Utilizing Custom Data Types with Vineyard¶
At this point, we have successfully defined our custom data types and integrated them with Vineyard. Now, we can demonstrate how to build these custom data types using the Vineyard client and retrieve them for further processing.
int main(int argc, char** argv) {
std::string ipc_socket = std::string(argv[1]);
Client client;
VINEYARD_CHECK_OK(client.Connect(ipc_socket));
LOG(INFO) << "Connected to IPCServer: " << ipc_socket;
auto builder = VectorBuilder<int>(3);
builder[0] = 1;
builder[1] = 2;
builder[2] = 3;
auto result = builder.Seal(client);
auto vec = std::dynamic_pointer_cast<Vector<int>>(client.GetObject(result->id()));
for (size_t index = 0; index < vec->length(); ++index) {
std::cout << "element at " << index << " is: " << (*vec)[index] << std::endl;
}
}
Cross-Language Compatibility¶
Vineyard maintains consistent design principles across SDKs in various languages, such as Java and Python. For an example of Vineyard objects and their builders in Python, please refer to Builders and resolvers.

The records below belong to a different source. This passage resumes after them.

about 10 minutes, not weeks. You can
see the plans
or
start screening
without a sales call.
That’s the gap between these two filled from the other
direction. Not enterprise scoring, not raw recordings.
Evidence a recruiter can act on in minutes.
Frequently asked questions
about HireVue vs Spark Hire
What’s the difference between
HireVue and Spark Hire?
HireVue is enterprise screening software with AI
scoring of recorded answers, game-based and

As demonstrated in the example above, there is a significant amount of boilerplate code involved in defining constructors and builders. To simplify the integration with Vineyard, we are developing a code generator that will automatically produce SDKs in different languages based on a C++-like Domain Specific Language (DSL). Stay tuned for updates!
For a sneak peek at how the code generator works, please refer to array.vineyard-mod and arrow.vineyard-mod.